Carmen hummed her assent, mind whipping through all the possible scenarios that she had crafted. ‘Steal the drive and make a run for it’ was situated well toward the bottom of her list, as she rarely preferred to take such a sloppy approach. However, as she made eye contact with Hyde and observed the woman’s thin, poisonous smile—well, suddenly Plan Z didn’t seem like a bad option after all. 

She knew from that single look that Hyde would never willingly allow Carmen to leave that auction with the data in hand—it was too valuable, and Carmen too much a wildcard amongst the darker side of the law. She was an internationally-wanted criminal, yes, but also one well-known to have a conscious and follow her own brand of morality. In the eyes of the greater criminal community, that in itself was an unforgivable crime.

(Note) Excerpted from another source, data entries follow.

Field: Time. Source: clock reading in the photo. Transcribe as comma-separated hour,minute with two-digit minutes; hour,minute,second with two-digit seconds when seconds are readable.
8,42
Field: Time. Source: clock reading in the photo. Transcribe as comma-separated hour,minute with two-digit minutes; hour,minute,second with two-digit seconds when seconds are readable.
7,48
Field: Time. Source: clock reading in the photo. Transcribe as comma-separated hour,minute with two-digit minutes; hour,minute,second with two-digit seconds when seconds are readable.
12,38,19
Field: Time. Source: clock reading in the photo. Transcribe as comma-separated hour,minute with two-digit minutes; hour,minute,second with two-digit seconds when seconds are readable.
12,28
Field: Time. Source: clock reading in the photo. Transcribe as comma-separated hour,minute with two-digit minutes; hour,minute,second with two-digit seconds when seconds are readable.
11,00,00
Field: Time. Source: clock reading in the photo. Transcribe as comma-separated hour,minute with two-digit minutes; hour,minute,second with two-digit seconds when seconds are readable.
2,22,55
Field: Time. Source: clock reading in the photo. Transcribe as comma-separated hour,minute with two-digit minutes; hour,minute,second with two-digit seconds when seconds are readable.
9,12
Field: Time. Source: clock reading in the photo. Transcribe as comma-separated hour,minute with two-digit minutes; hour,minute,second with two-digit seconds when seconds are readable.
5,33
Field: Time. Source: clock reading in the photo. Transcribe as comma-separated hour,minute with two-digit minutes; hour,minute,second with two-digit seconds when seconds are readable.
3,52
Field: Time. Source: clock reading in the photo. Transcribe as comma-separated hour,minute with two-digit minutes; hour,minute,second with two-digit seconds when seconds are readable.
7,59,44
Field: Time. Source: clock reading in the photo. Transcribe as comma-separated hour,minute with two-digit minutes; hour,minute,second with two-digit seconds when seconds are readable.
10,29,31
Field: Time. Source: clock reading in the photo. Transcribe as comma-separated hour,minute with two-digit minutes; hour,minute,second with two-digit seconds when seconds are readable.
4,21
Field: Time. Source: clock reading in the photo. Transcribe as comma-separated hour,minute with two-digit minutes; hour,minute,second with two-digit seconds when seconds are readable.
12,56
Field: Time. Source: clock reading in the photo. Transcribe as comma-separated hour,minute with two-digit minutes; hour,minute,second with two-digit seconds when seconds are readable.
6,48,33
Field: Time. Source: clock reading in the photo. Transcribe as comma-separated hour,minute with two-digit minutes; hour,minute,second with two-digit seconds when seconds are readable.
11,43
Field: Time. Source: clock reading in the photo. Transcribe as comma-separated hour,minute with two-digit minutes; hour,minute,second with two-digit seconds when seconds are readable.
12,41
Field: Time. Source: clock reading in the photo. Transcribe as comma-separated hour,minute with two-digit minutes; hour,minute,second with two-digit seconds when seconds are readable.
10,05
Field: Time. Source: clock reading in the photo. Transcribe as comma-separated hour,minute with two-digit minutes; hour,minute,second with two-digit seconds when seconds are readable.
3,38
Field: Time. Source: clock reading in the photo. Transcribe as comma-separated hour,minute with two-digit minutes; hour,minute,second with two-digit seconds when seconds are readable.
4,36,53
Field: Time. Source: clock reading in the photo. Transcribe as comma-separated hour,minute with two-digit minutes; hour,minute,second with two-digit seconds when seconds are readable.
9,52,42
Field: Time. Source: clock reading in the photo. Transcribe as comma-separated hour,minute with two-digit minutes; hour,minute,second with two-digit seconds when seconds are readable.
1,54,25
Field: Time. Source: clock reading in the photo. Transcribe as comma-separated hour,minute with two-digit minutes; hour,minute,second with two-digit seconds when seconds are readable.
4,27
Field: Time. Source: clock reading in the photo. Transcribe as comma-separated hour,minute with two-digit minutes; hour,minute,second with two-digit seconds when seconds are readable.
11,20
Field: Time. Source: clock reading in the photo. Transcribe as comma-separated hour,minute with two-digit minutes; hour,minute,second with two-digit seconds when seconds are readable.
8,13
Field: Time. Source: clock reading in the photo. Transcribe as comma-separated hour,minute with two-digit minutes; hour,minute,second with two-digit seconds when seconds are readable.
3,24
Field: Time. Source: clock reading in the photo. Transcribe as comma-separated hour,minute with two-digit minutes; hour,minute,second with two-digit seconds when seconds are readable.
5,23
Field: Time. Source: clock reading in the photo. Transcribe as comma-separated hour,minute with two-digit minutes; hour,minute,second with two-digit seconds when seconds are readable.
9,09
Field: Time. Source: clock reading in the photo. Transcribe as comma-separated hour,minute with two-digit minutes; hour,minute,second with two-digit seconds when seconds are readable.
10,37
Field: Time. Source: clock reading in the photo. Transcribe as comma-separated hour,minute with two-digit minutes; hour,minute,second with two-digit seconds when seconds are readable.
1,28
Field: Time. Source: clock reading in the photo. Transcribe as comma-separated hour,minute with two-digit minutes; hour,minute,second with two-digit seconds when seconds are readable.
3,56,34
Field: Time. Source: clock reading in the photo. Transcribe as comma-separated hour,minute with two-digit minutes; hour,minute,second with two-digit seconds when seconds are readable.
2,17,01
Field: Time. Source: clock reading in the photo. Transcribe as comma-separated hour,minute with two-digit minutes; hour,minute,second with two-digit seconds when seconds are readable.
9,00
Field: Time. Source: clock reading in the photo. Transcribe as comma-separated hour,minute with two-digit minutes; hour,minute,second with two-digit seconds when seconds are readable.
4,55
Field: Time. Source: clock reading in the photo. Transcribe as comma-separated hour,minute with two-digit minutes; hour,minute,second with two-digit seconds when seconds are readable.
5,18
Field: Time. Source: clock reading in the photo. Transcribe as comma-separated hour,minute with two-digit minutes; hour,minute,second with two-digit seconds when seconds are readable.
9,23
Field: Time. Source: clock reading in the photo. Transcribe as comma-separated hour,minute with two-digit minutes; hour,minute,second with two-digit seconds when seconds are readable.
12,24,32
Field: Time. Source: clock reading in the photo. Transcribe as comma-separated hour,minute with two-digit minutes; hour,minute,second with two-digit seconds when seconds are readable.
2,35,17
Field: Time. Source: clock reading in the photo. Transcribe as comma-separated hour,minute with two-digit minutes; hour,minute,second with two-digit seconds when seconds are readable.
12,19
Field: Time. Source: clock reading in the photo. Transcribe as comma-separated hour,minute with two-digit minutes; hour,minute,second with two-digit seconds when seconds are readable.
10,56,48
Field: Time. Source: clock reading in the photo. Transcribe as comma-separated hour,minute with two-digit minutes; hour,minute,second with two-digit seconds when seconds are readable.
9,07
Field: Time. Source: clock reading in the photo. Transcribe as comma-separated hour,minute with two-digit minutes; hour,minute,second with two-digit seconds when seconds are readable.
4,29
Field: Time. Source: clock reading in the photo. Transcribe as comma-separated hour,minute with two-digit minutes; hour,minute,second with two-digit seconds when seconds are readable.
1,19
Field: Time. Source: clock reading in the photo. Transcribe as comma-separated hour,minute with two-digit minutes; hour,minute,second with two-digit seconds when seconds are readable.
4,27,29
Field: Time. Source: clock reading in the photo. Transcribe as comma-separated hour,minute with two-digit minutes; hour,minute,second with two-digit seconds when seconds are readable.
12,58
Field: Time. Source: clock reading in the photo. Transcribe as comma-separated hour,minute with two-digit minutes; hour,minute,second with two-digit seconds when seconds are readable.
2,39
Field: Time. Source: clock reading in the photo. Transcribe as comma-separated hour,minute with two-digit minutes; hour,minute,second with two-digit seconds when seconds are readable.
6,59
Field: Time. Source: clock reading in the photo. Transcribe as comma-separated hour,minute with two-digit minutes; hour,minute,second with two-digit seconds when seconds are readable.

Getting the drive was a matter of necessity, however, and Carmen caught Hyde’s eyes again, this time with a slow smile of her own tugging at her lips. Blue eyes narrowed, she allowed a brazen look of challenge to slip briefly across her face. “Game on,” she murmured, and, tipping her hat toward Hyde, slid back toward the door through which she had entered and began her long trek through the hive-like network of corridors. She'd leave them to their auction; it was time to get to work.

An hour seemed to pass in an instant, and Carmen soon found herself before the secure lockbox in which the drive was contained. Eyes narrowed, she tipped her ear to the metal and fidgeted with the lock. "So gauche," she murmured to Kyprioth, listening for the tumblers to click and the lock to unlatch. Admittedly, she had already maneuvered through a maze of tripwires, motion-sensors, several armed guards and their daemons, and a time-sensitive, motion-activated barred door that would have stumped all but the most agile of adversaries. For the infamous Carmen Sandiego, however, that was child's-play.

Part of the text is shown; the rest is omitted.